Cosa

Cosa is a simple web crawler that generates a database for use by other tools and reports.

It starts with a URL and domain name and will parse links returned by that URL, check all links to web pages, images, CSS, and script files. Links to HTML pages on the same domain will be recursively parsed until the queue finishes. Results from each URL and the link structure are contained in the database.

Cosa will only re-crawl URL's when the shelf life has expired or when specifically requested to re-fetch a URL. The default shelf life is one day, this can be changed in the config.

Dependencies

Cosa relies on the following ruby gems.

Typhoeus, a library for running HTTP requests
```
  gem install typhoeus
```
Sequel, a database toolkit
```
  gem install sequel
```
Trollop, a command line option parser.
```
  gem install trollop
```
RMagic, an interface between Ruby and the ImageMagick and GraphicsMagick image processing libraries.
```
  gem install rmagick
```

RMagick requires the ImageMagick library, which can be downloaded here

Nokogiri, an HTML parser
```
  gem install nokogiri
```

If you run into difficulty see Installing Nokogiri.

Installing Cosa

After downloading Cosa run gem build cosa.gemspec followed by sudo gem install cosa-0.3.1.gem in the directory where Cosa is located.

Running Cosa

First, rename sample_config.yaml to config.yaml and modify it to meet your needs.
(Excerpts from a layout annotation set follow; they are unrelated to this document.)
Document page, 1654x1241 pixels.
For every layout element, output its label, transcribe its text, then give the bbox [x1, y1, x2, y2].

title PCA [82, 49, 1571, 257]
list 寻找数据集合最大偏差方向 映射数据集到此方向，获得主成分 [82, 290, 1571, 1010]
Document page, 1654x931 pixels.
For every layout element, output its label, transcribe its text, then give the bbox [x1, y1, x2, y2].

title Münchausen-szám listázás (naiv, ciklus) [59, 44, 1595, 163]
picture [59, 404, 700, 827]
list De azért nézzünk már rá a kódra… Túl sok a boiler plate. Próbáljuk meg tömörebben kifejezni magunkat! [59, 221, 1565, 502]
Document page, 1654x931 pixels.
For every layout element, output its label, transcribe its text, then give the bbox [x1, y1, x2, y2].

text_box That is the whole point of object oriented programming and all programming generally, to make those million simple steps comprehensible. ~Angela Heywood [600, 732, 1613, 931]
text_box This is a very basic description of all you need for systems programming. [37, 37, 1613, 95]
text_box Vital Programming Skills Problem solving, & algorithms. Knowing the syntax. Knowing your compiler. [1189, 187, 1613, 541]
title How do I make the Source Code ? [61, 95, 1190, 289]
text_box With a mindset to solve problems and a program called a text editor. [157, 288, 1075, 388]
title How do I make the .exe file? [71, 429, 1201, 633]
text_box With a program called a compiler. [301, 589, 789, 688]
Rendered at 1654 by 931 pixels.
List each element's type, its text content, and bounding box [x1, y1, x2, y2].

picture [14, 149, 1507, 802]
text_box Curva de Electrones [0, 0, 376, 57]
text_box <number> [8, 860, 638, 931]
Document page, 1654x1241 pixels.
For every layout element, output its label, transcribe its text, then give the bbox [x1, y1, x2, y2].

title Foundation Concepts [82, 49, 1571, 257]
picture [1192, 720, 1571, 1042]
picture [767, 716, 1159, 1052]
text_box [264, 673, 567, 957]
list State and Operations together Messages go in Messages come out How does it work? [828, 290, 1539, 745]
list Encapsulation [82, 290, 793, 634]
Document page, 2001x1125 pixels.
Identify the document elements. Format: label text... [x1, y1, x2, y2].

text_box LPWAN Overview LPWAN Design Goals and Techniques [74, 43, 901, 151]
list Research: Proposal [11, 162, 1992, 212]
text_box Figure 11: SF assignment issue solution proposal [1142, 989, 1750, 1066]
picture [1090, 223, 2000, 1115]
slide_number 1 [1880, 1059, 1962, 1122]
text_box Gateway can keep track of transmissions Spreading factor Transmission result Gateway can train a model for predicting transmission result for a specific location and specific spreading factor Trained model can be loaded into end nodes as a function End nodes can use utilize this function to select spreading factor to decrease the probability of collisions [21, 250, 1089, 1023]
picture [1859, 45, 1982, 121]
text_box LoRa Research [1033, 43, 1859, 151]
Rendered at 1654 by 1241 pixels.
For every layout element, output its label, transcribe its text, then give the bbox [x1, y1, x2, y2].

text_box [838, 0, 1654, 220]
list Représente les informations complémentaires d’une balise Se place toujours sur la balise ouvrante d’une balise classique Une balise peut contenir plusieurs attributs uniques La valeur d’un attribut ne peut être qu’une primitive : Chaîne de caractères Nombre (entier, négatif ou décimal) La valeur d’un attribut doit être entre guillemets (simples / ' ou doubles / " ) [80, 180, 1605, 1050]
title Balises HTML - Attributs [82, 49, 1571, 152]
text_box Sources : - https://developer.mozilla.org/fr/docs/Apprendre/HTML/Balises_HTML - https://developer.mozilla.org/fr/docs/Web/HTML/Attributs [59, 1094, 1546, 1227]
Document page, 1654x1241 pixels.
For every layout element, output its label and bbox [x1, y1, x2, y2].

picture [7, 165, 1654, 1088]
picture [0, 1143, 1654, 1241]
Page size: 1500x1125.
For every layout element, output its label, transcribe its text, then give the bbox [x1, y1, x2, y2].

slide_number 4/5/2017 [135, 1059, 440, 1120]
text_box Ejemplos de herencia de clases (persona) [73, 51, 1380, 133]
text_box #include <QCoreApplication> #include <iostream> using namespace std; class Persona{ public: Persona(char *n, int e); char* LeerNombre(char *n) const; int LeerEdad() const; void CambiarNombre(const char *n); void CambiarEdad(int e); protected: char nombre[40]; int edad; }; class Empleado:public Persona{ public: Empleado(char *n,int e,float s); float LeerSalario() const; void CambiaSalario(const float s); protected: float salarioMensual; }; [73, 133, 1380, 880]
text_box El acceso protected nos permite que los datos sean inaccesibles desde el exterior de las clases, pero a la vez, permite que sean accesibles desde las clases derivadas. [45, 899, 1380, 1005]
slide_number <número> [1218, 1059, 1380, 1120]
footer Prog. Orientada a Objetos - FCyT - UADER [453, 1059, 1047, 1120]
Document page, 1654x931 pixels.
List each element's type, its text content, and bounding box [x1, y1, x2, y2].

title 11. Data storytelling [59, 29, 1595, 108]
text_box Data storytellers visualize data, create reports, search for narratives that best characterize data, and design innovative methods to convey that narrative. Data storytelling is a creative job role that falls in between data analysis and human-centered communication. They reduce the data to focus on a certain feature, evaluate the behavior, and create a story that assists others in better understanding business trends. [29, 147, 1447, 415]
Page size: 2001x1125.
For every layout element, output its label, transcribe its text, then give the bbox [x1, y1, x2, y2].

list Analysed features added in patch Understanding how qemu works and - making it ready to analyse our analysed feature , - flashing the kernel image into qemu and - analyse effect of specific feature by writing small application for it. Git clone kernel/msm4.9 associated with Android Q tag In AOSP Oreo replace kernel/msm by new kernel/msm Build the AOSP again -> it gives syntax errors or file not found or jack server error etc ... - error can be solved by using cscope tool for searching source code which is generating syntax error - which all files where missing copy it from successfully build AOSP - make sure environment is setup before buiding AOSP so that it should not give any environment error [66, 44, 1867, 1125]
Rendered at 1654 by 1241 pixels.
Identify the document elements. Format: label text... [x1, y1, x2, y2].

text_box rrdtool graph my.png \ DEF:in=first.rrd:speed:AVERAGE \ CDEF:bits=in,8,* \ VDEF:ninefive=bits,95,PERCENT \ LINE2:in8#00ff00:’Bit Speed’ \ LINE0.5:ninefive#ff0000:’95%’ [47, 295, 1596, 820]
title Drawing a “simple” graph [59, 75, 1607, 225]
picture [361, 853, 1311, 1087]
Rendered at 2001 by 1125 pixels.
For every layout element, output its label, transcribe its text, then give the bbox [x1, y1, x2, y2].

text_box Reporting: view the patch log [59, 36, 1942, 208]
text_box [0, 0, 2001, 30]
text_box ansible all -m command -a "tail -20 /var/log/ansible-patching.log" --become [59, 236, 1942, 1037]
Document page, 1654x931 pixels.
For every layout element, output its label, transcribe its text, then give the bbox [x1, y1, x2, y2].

You have three options when running Cosa.

  cosa crawl

Resume crawling from the first item in the queue.

  cosa crawl http://www.example.com [-options]

Cosa will start at this address, and crawl every page on the site.

  cosa crawl http://www.example.com/directory/ /directory/page/ [-options]

Cosa will start at 'http://www.example.com/directory/', and then only add links to the queue if they contain the pattern 'http://www.example.com/directory/page'.

Because Cosa stores the queue in the database, you can quit the program at any time and when you restart it will begin where it left off.

Using the data Cosa generates

Cosa uses a simple database with the following three tables:

urls – Each URL linked to from the site. Contains: url, date_accessed, content_type, content_length, status, response (the entire HTTP response body), validation_type, and valid
links – Stores the relationship between URLs. Once the crawl is complete, you can query this table to determine all URL's a given URL links to, and all URL's that link to a given URL.
queue - Working list of URLs that need to be crawled.
meta - List of IDs, that correspond to URLs in the urls table. Contains details about those links.

Help

Usage: cosa [options] crawl OR crawl [starting_url] OR crawl [starting_url pattern]
            [-i] [-n] [-b] [-u] [-q] [-e] [-S/-V] [-v] [-h]
            [-a url_one url_two] [-c config_file]
            [-l type] [-x exception] [-o /path/to/snapshot]
            [-g date] [-r seconds] [-t URL] [-f URL] [-I URL]

Commands:
crawl                   : Start the crawler. Look above for examples of usage.

Options:
--init, -i              : Command-line tool for creating and saving a config file.
--add, -a <s+>          : Add a URL (or multiple URLs, separated by spaces) to the queue.
--config, -c <s>        : Run Cosa with a given config file. Otherwise, Cosa will use the default config if it exists.
--broken, -b            : List all URLs that contain broken links, and their broken links.
--abandoned, -n         : List all pages that are no longer linked to.
--exception, -x <s>     : Add a regex exception to the config file given with the -c flag.
--info, -I <s+>         : Get information about the given url(s).
--list, -l <s>          : List all URLs of the given type.
--age, -g <s>           : List all URLs that are older than the given date.
--queue, -q             : List all URLs in the queue.
--clear-queue, -e       : Empty the queue.
--response-time, -r <f> : List all URLs that took longer than <seconds> to respond.
--unresponsive, -u      : List all URLs that were not responsive.
--to, -t <s>            : List all URLs that link to the given URL.
--from, -f <s>          : List all URLs that the given URL links to.
--silent, -S            : Silence all output.
--snapshot, -o <s>      : Export the entire site from Cosa as an HTML snapshot to the given full path.
--verbose, -V           : Verbose output.
--version, -v           : Print version and exit.
--help, -h              : Show this message.

Cosa currently supports SQLite and MySQL.

Juan de la Cosa

We named Cosa after Juan de la Cosa.

He made the earliest extant European world map to incorporate the territories of the Americas that were discovered in the 15th century, sailed with Christopher Columbus on his first three voyages, and was the owner/captain of the Santa María.